On Thursday i went to a homeopath who was just round the corner and got some homeopathic pills from him - i forgot to ask what they were. I didn't really want homeopathic medicine, mainly because they make the pills with lactose, i wanted to see an ayurvedic doctor. The man in the guest house who told me where the homeopath was had told me he did homeopathy and ayurvedic medicine, but he was wrong. Once i was there, though, i thought i might as well give it a try.
One thing was certain and that was that i wasn't going to see any quack western doctor, or "allopathic" doctor as they call it in India, and let them give me some poxy animal-tested chemical drugs which would make the symptoms go away but would harm my body in ways that would be harder to heal than the original illness.
Larry and Jenny turned up at the guest house on Friday afternoon. They'd been in Mahabalipuram, which was down the coast towards Pondicherry, since they got back from the Andaman Islands at the end of December. I wasn't really surprised to see them as i'd somehow expected them to show up at some point. It was good to meet up with them again and we sat around on the roof and swapped bits of stories about what we'd been doing over the last five or six weeks.
Naturally we ended up on the piss heavily and i drank a couple of quarter bottles of rough indian vodka over the evening. It was nice, as i hadn't had much to drink for a few days and i hadn't been pissed for ages. I thought it would probably sort out the dysentery anyway.
And it did! Well, at least, it seemed like it had... I think it was partly due to that, anyway. But probably mainly due to the homeopathic medicine i'd been taking.

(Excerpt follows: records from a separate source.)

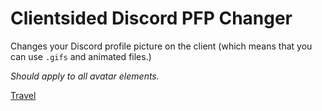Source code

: # Clientsided Discord PFP Changer
Changes your Discord profile picture on the client (which means that you can use `.gifs` and animated files.)

*Should apply to all avatar elements.*

[Travel](https://github.com/GUIDEVELOCI/discord-pfp-changer/blob/main/discordpfpchanger.css)
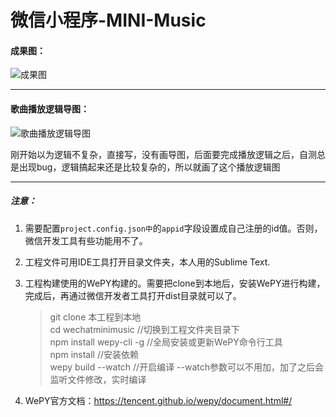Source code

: # 微信小程序-MINI-Music

#### 成果图：  

![成果图](./music.gif)

----

#### 歌曲播放逻辑导图：  

![歌曲播放逻辑导图](https://github.com/longyinzaitian/wechatminimusic/blob/master/%E6%AD%8C%E6%9B%B2%E6%92%AD%E6%94%BE%E9%80%BB%E8%BE%91%E5%AF%BC%E5%9B%BE.png)

刚开始以为逻辑不复杂，直接写，没有画导图，后面要完成播放逻辑之后，自测总是出现bug，逻辑搞起来还是比较复杂的，所以就画了这个播放逻辑图


---

##### 注意：  
1. 需要配置`project.config.json中`的`appid`字段设置成自己注册的id值。否则，微信开发工具有些功能用不了。
2. 工程文件可用IDE工具打开目录文件夹，本人用的Sublime Text.
3. 工程构建使用的WePY构建的。需要把clone到本地后，安装WePY进行构建，完成后，再通过微信开发者工具打开dist目录就可以了。
	> git clone 本工程到本地  
	> cd wechatminimusic       //切换到工程文件夹目录下  
	> npm install wepy-cli -g  //全局安装或更新WePY命令行工具  
	> npm  install             //安装依赖  
	> wepy build --watch       //开启编译   --watch参数可以不用加，加了之后会监听文件修改，实时编译  

4. WePY官方文档：https://tencent.github.io/wepy/document.html#/


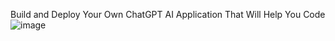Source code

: Build and Deploy Your Own ChatGPT AI Application That Will Help You Code
![image](https://user-images.githubusercontent.com/99683327/214826132-c0d4f4cd-4212-4630-abae-4f18368ded7e.png)
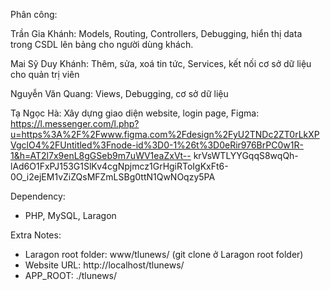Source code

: Phân công:

  Trần Gia Khánh: Models, Routing, Controllers, Debugging, hiển thị data trong CSDL lên bảng cho người dùng khách.
  
  Mai Sỹ Duy Khánh: Thêm, sửa, xoá tin tức, Services, kết nối cơ sở dữ liệu cho quản trị viên
  
  Nguyễn Văn Quang: Views, Debugging, cơ sở dữ liệu
  
  Tạ Ngọc Hà: Xây dựng giao diện website, login page, Figma: https://l.messenger.com/l.php?u=https%3A%2F%2Fwww.figma.com%2Fdesign%2FyU2TNDc2ZT0rLkXPVgclO4%2FUntitled%3Fnode-id%3D0-1%26t%3D0eRir976BrPC0w1R-1&h=AT2l7x9enL8gGSeb9m7uWV1eaZxVt--    krVsWTLYYGqqS8wqQh-lAd6O1FxPJ153G1SlKv4cgNpjmcz1GrHgiRToIgKxFt6-0O_i2ejEM1vZiZQsMFZmLSBg0ttN1QwNOqzy5PA


Dependency:
+ PHP, MySQL, Laragon

Extra Notes:
+ Laragon root folder: www/tlunews/ (git clone ở Laragon root folder)
+ Website URL: http://localhost/tlunews/
+ APP_ROOT: ./tlunews/
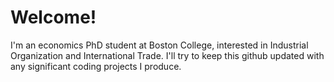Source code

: # Welcome!

I'm an economics PhD student at Boston College, interested in Industrial Organization and International Trade. I'll try to keep this github updated with any significant coding projects I produce.
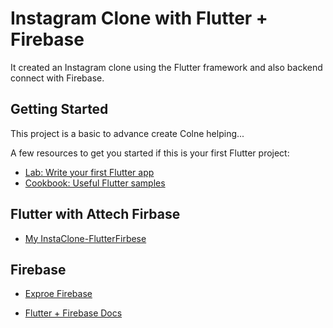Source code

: # Instagram Clone with Flutter + Firebase

It created an Instagram clone using the Flutter framework and also backend connect with Firebase. 

## Getting Started

This project is a basic to advance create Colne helping...

A few resources to get you started if this is your first Flutter project:

- [Lab: Write your first Flutter app](https://flutter.dev/docs/get-started/codelab)
- [Cookbook: Useful Flutter samples](https://flutter.dev/docs/cookbook)

## Flutter with Attech Firbase
- [My InstaClone-FlutterFirbese](https://console.firebase.google.com/u/3/project/instaclone-flutterfire/overview)

## Firebase
- [Exproe Firebase](https://firebase.google.com)

- [Flutter + Firebase Docs](https://firebase.flutter.dev)
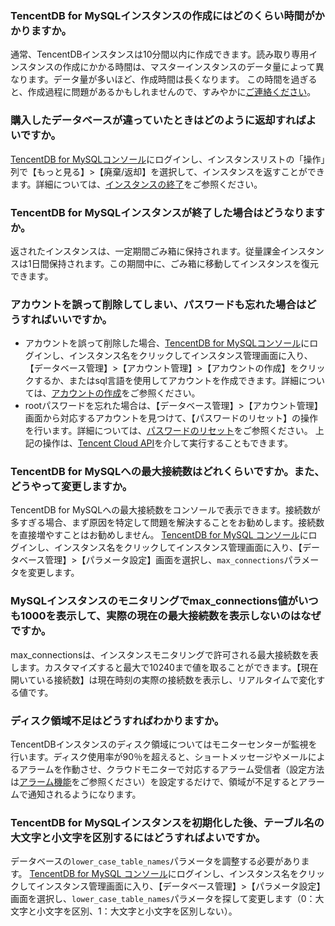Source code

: ### TencentDB for MySQLインスタンスの作成にはどのくらい時間がかかりますか。
通常、TencentDBインスタンスは10分間以内に作成できます。読み取り専用インスタンスの作成にかかる時間は、マスターインスタンスのデータ量によって異なります。データ量が多いほど、作成時間は長くなります。
この時間を過ぎると、作成過程に問題があるかもしれませんので、すみやかに[ご連絡ください](https://intl.cloud.tencent.com/document/product/236/32996)。

### 購入したデータベースが違っていたときはどのように返却すればよいですか。
[TencentDB for MySQLコンソール](https://console.cloud.tencent.com/cdb)にログインし、インスタンスリストの「操作」列で【もっと見る】>【廃棄/返却】を選択して、インスタンスを返すことができます。詳細については、[インスタンスの終了](https://intl.cloud.tencent.com/document/product/236/31895)をご参照ください。

<span id = "shilixiaohui"></span>
### TencentDB for MySQLインスタンスが終了した場合はどうなりますか。
返されたインスタンスは、一定期間ごみ箱に保持されます。従量課金インスタンスは1日間保持されます。この期間中に、ごみ箱に移動してインスタンスを復元できます。

<span id = "zhanghaomima"></span>
### アカウントを誤って削除してしまい、パスワードも忘れた場合はどうすればいいですか。
- アカウントを誤って削除した場合、[TencentDB for MySQLコンソール](https://console.cloud.tencent.com/cdb)にログインし、インスタンス名をクリックしてインスタンス管理画面に入り、【データベース管理】>【アカウント管理】>【アカウントの作成】をクリックするか、またはsql言語を使用してアカウントを作成できます。詳細については、[アカウントの作成](https://intl.cloud.tencent.com/document/product/236/31900)をご参照ください。
- rootパスワードを忘れた場合は、【データベース管理】>【アカウント管理】画面から対応するアカウントを見つけて、【パスワードのリセット】の操作を行います。詳細については、[パスワードのリセット](https://intl.cloud.tencent.com/document/product/236/31901)をご参照ください。
上記の操作は、[Tencent Cloud API](https://intl.cloud.tencent.com/document/product/236/17497)を介して実行することもできます。

### TencentDB for MySQLへの最大接続数はどれくらいですか。また、どうやって変更しますか。
TencentDB for MySQLへの最大接続数をコンソールで表示できます。接続数が多すぎる場合、まず原因を特定して問題を解決することをお勧めします。接続数を直接増やすことはお勧めしません。
[TencentDB for MySQL コンソール](https://console.cloud.tencent.com/cdb)にログインし、インスタンス名をクリックしてインスタンス管理画面に入り、【データベース管理】>【パラメータ設定】画面を選択し、`max_connections`パラメータを変更します。


### MySQLインスタンスのモニタリングでmax_connections値がいつも1000を表示して、実際の現在の最大接続数を表示しないのはなぜですか。
max_connectionsは、インスタンスモニタリングで許可される最大接続数を表します。カスタマイズすると最大で10240まで値を取ることができます。【現在開いている接続数】は現在時刻の実際の接続数を表示し、リアルタイムで変化する値です。


### ディスク領域不足はどうすればわかりますか。
TencentDBインスタンスのディスク領域についてはモニターセンターが監視を行います。ディスク使用率が90％を超えると、ショートメッセージやメールによるアラームを作動させ、クラウドモニターで対応するアラーム受信者（設定方法は[アラーム機能](https://intl.cloud.tencent.com/document/product/236/8457)をご参照ください）を設定するだけで、領域が不足するとアラームで通知されるようになります。


### TencentDB for MySQLインスタンスを初期化した後、テーブル名の大文字と小文字を区別するにはどうすればよいですか。
データベースの`lower_case_table_names`パラメータを調整する必要があります。
[TencentDB for MySQL コンソール](https://console.cloud.tencent.com/cdb)にログインし、インスタンス名をクリックしてインスタンス管理画面に入り、【データベース管理】>【パラメータ設定】画面を選択し、`lower_case_table_names`パラメータを探して変更します（0：大文字と小文字を区別、1：大文字と小文字を区別しない）。
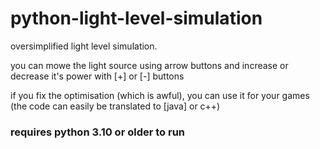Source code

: # python-light-level-simulation
oversimplified light level simulation. 

you can mowe the light source using arrow buttons and increase or decrease it's power with [+] or [-] buttons

if you fix the optimisation (which is awful), you can use it for your games (the code can easily be translated to [java] or c++)

### requires python 3.10 or older to run
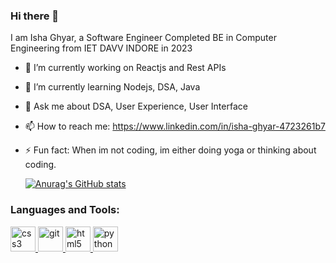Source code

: ### Hi there 👋
I am Isha Ghyar, a Software Engineer
Completed BE in Computer Engineering from IET DAVV INDORE in 2023


- 🔭 I’m currently working on Reactjs and Rest APIs
- 🌱 I’m currently learning Nodejs, DSA, Java

- 💬 Ask me about DSA, User Experience, User Interface 
- 📫 How to reach me: https://www.linkedin.com/in/isha-ghyar-4723261b7

- ⚡ Fun fact: When im not coding, im either doing yoga or thinking about coding.

  [![Anurag's GitHub stats](https://github-readme-stats.vercel.app/api?username=Ishaa11&show_icons=true&theme=dark&hide=stars)](https://github.com/anuraghazra/github-readme-stats)

<h3 align="left">Languages and Tools:</h3>
<p align="left">  <a href="https://www.w3schools.com/css/" target="_blank"> <img src="https://devicons.github.io/devicon/devicon.git/icons/css3/css3-original-wordmark.svg" alt="css3" width="40" height="40"/>  <img src="https://www.vectorlogo.zone/logos/git-scm/git-scm-icon.svg" alt="git" width="40" height="40"/> </a> <a href="https://www.w3.org/html/" target="_blank"> <img src="https://devicons.github.io/devicon/devicon.git/icons/html5/html5-original-wordmark.svg" alt="html5" width="40" height="40"/>  </a>  <a href="https://www.python.org" target="_blank"> <img src="https://devicons.github.io/devicon/devicon.git/icons/python/python-original.svg" alt="python" width="40" height="40"/> </a> </p>
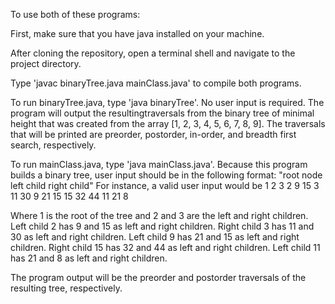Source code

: To use both of these programs:

First, make sure that you have java installed on your machine.

After cloning the repository, open a terminal shell and navigate to the project directory.

Type 'javac binaryTree.java mainClass.java' to compile both programs.

To run binaryTree.java, type 'java binaryTree'. No user input is required.
The program will output the resultingtraversals from the binary tree of minimal height that 
was created from the array [1, 2, 3, 4, 5, 6, 7, 8, 9]. The traversals that will be printed 
are preorder, postorder, in-order, and breadth first search, respectively.

To run mainClass.java, type 'java mainClass.java'. Because this program builds a binary tree,
user input should be in the following format:
"root node left child right child"
For instance, a valid user input would be
1 2 3
2 9 15
3 11 30
9 21 15
15 32 44
11 21 8

Where 1 is the root of the tree and 2 and 3 are the left and right children.
Left child 2 has 9 and 15 as left and right children.
Right child 3 has 11 and 30 as left and right children.
Left child 9 has 21 and 15 as left and right children.
Right child 15 has 32 and 44 as left and right children.
Left child 11 has 21 and 8 as left and right children.

The program output will be the preorder and postorder traversals of the resulting tree, respectively.


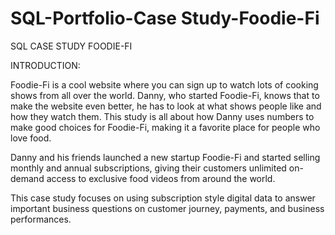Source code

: # SQL-Portfolio-Case Study-Foodie-Fi
SQL CASE STUDY FOODIE-FI

INTRODUCTION:

Foodie-Fi is a cool website where you can sign up to watch lots of cooking shows from all over the world. Danny, who started Foodie-Fi, knows that to make the website even better, he has to look at what shows people like and how they watch them. This study is all about how Danny uses numbers to make good choices for Foodie-Fi, making it a favorite place for people who love food.

Danny and his friends launched a new startup Foodie-Fi and started selling monthly and annual subscriptions, giving their customers unlimited on-demand access to exclusive food videos from around the world.

This case study focuses on using subscription style digital data to answer important business questions on customer journey, payments, and business performances.

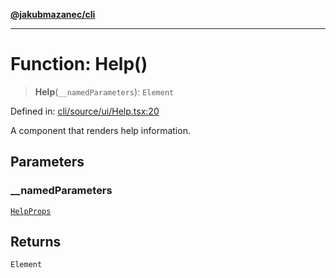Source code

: [**@jakubmazanec/cli**](../README.md)

---

# Function: Help()

> **Help**(`__namedParameters`): `Element`

Defined in:
[cli/source/ui/Help.tsx:20](https://github.com/jakubmazanec/tools/blob/acfa246dbb1035f65efb7fa114167a3cbefca108/packages/cli/source/ui/Help.tsx#L20)

A component that renders help information.

## Parameters

### \_\_namedParameters

[`HelpProps`](../type-aliases/HelpProps.md)

## Returns

`Element`

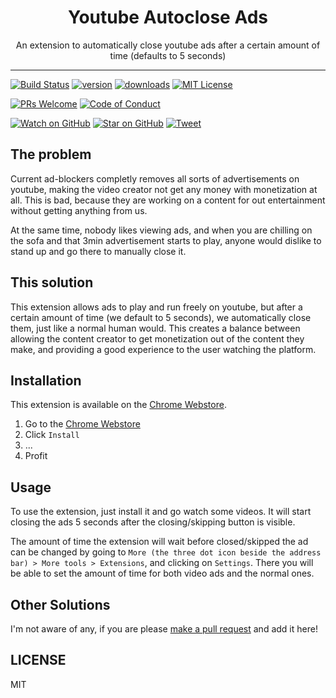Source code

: <div align="center">
  <h1>Youtube Autoclose Ads</h1>

  <p>An extension to automatically close youtube ads after a certain amount of time (defaults to 5 seconds)</p>
</div>

<hr />

[![Build Status][build-badge]][build]
[![version][version-badge]][package]
[![downloads][downloads-badge]][package]
[![MIT License][license-badge]][license]

[![PRs Welcome][prs-badge]][prs]
[![Code of Conduct][coc-badge]][coc]

[![Watch on GitHub][github-watch-badge]][github-watch]
[![Star on GitHub][github-star-badge]][github-star]
[![Tweet][twitter-badge]][twitter]

## The problem

Current ad-blockers completly removes all sorts of advertisements on youtube, making the video creator not get any money with monetization at all.
This is bad, because they are working on a content for out entertainment without getting anything from us.

At the same time, nobody likes viewing ads, and when you are chilling on the sofa and that 3min advertisement starts to play, anyone would dislike to stand up and go there to manually close it.

## This solution

This extension allows ads to play and run freely on youtube, but after a certain amount of time (we default to 5 seconds), we automatically close them, just like a normal human would. This creates a balance between allowing the content creator to get monetization out of the content they make, and providing a good experience to the user watching the platform.

## Installation

This extension is available on the [Chrome Webstore][package].

1. Go to the [Chrome Webstore][package]
2. Click `Install`
3. ...
4. Profit

## Usage

To use the extension, just install it and go watch some videos. It will start closing the ads 5 seconds after the closing/skipping button is visible.

The amount of time the extension will wait before closed/skipped the ad can be changed by going to `More (the three dot icon beside the address bar) > More tools > Extensions`, and clicking on `Settings`. There you will be able to set the amount of time for both video ads and the normal ones.

## Other Solutions

I'm not aware of any, if you are please [make a pull request][prs] and add it here!

## LICENSE

MIT

[npm]: https://www.npmjs.com/
[node]: https://nodejs.org
[build-badge]: https://github.com/GabrielDuarteM/youtube-autoclose-ads/workflows/CI/badge.svg
[build]: https://github.com/GabrielDuarteM/youtube-autoclose-ads/actions
[version-badge]: https://img.shields.io/chrome-web-store/v/mppjhhbajcciljocgbadbhbgphjfdmhj.svg?style=flat-square
[package]: https://chrome.google.com/webstore/detail/youtube-autoclose-ads/mppjhhbajcciljocgbadbhbgphjfdmhj
[downloads-badge]: https://img.shields.io/chrome-web-store/users/mppjhhbajcciljocgbadbhbgphjfdmhj.svg?style=flat-square
[license-badge]: https://img.shields.io/github/license/GabrielDuarteM/youtube-autoclose-ads.svg?style=flat-square
[license]: https://github.com/GabrielDuarteM/youtube-autoclose-ads/blob/master/LICENSE
[prs-badge]: https://img.shields.io/badge/PRs-welcome-brightgreen.svg?style=flat-square
[prs]: http://makeapullrequest.com
[donate-badge]: https://img.shields.io/badge/$-support-green.svg?style=flat-square
[coc-badge]: https://img.shields.io/badge/code%20of-conduct-ff69b4.svg?style=flat-square
[coc]: https://github.com/GabrielDuarteM/youtube-autoclose-ads/blob/master/other/CODE_OF_CONDUCT.md
[github-watch-badge]: https://img.shields.io/github/watchers/GabrielDuarteM/youtube-autoclose-ads.svg?style=social
[github-watch]: https://github.com/GabrielDuarteM/youtube-autoclose-ads/watchers
[github-star-badge]: https://img.shields.io/github/stars/GabrielDuarteM/youtube-autoclose-ads.svg?style=social
[github-star]: https://github.com/GabrielDuarteM/youtube-autoclose-ads/stargazers
[twitter]: https://twitter.com/intent/tweet?text=Check%20out%20youtube-autoclose-ads%20by%20%40GabrielDuarteM%20https%3A%2F%2Fgithub.com%2FGabrielDuarteM%2Fyoutube-autoclose-ads%20%F0%9F%91%8D
[twitter-badge]: https://img.shields.io/twitter/url/https/github.com/GabrielDuarteM/youtube-autoclose-ads.svg?style=social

The next night was a much wilder drinking session than the day before. In fact it ended up as quite a party. I joined Larry and Jenny and a couple of other people on the roof at a bit after dusk and gradually over the next few hours, more and more people joined us until there was really quite a big crowd. There was a large amount of beer drunk and i think the last of us went to bed somewhere around four in the morning. The next day i felt like shit and i couldn't do very much.
I still felt pretty rough when i woke up on Monday morning, which wasn't helped by the fact that i had to get up at half past six. My flight was at half past ten and i wanted to get to the airport fairly early. I caught an autorickshaw to Egmore railway station and got a train from there. The whole journey took less than an hour.